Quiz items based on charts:
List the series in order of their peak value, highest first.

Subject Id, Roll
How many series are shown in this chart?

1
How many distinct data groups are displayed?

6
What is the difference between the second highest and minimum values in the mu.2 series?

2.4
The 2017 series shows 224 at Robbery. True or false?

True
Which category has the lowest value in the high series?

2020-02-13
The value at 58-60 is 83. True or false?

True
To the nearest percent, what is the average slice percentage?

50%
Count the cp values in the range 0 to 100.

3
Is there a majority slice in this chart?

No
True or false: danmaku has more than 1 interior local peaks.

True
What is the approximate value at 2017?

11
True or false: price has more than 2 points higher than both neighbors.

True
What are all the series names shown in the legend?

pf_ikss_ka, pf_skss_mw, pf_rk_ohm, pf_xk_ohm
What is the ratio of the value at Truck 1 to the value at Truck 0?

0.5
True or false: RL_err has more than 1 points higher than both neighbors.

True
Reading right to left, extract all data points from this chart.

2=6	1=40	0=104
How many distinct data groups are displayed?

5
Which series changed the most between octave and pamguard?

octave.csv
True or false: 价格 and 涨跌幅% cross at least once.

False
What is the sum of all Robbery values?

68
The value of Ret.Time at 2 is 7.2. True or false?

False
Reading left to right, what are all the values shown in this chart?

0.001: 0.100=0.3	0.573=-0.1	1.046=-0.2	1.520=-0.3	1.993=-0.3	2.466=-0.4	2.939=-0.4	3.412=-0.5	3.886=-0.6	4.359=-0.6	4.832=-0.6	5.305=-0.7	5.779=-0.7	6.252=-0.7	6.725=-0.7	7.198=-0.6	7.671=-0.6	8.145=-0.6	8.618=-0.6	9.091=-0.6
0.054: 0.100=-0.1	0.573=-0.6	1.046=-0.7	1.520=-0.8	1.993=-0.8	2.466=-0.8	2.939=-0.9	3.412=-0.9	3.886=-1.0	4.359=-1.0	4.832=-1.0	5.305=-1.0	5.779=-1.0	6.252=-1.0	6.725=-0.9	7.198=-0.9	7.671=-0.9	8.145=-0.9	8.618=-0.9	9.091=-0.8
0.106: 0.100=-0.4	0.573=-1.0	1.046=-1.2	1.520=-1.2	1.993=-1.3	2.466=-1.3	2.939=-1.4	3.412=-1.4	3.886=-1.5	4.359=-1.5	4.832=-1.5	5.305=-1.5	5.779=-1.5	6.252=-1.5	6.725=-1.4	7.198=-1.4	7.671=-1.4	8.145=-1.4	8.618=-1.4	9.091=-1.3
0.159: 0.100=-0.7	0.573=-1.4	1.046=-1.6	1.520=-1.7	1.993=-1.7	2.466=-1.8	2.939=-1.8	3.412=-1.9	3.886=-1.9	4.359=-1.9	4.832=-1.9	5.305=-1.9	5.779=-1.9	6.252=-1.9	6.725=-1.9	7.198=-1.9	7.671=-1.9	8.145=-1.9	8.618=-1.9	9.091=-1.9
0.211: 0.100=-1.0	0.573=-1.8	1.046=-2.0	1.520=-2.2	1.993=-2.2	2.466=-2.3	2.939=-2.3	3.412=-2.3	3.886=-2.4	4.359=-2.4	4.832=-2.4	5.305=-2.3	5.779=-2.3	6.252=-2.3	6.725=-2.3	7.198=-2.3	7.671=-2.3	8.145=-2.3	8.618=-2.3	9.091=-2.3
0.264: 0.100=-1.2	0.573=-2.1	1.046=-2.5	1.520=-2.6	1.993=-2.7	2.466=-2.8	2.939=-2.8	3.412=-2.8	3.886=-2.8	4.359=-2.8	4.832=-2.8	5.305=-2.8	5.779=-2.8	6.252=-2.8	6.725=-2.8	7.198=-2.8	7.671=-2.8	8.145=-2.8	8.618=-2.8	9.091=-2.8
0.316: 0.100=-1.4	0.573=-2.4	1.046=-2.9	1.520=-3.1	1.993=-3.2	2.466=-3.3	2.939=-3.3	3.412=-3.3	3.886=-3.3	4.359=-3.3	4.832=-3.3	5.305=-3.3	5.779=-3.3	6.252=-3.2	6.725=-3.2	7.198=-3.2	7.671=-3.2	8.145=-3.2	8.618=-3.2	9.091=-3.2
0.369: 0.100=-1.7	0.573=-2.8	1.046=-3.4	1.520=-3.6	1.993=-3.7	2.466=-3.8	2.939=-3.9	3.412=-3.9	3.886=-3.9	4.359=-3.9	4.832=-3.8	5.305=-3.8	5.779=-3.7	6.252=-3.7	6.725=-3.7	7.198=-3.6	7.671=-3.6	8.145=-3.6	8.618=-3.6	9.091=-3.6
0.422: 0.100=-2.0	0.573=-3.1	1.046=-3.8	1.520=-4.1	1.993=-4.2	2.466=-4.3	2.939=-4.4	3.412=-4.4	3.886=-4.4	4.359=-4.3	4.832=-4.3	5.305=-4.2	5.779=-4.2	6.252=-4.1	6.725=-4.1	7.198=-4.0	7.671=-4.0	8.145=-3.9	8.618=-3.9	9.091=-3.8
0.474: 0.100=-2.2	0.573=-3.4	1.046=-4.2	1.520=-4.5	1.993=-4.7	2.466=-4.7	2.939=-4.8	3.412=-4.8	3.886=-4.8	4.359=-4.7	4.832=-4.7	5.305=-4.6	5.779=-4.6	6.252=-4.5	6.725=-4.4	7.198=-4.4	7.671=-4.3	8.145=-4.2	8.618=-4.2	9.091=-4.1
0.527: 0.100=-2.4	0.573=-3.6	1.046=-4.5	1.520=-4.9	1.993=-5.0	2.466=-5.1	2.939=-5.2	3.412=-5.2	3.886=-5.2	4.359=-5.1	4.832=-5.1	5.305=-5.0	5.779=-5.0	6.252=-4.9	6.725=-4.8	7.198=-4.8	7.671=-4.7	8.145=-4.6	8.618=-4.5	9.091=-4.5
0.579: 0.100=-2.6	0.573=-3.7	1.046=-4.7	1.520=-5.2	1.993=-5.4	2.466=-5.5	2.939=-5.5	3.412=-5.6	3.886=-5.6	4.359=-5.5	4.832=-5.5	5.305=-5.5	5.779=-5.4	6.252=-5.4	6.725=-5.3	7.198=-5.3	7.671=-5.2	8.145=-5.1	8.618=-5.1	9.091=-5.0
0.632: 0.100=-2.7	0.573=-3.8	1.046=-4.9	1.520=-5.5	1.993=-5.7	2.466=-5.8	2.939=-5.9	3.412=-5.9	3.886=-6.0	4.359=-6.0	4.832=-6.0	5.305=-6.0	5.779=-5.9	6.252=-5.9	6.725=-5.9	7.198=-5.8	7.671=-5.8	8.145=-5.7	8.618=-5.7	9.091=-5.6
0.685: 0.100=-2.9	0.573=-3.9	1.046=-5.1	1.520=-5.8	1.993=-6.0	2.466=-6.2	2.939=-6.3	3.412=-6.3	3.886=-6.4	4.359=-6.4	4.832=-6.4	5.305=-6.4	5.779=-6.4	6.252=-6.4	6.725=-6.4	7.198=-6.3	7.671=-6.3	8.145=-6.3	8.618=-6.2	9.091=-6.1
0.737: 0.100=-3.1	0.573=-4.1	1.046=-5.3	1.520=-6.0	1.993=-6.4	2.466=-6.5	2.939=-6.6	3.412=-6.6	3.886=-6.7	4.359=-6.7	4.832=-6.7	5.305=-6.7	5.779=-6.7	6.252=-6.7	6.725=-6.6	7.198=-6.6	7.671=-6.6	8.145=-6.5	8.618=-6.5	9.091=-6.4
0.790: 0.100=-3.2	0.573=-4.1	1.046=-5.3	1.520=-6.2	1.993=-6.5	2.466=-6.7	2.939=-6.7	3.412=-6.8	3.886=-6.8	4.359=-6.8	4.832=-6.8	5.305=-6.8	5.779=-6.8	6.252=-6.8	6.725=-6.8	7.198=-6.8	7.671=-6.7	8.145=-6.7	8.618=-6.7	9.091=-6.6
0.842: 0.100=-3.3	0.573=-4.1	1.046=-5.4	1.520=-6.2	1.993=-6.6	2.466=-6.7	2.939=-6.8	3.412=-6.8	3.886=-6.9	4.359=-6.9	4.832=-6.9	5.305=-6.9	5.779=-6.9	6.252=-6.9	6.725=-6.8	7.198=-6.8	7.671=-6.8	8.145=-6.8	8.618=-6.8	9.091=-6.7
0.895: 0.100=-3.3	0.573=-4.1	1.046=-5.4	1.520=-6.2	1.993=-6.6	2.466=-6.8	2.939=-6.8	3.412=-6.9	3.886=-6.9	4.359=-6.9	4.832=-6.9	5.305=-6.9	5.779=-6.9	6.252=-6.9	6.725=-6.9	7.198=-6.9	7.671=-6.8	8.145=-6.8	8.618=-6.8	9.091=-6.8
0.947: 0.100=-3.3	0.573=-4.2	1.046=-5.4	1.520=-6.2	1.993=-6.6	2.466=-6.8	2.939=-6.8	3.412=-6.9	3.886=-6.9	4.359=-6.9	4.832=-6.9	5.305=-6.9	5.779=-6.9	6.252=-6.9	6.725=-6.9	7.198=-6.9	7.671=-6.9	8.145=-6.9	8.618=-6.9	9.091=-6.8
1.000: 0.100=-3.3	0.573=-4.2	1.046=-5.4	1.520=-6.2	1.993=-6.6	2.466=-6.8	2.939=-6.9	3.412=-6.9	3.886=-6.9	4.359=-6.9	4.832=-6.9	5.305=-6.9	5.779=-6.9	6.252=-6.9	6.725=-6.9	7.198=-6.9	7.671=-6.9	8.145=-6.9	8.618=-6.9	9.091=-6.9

- [The problem]: Output, unchanged and with nothing else, the lines from the start of the records up to and including the line containing "What is the difference".

- [Exercise solution]:
List the series in order of their peak value, highest first.

Subject Id, Roll
How many series are shown in this chart?

1
How many distinct data groups are displayed?

6
What is the difference between the second highest and minimum values in the mu.2 series?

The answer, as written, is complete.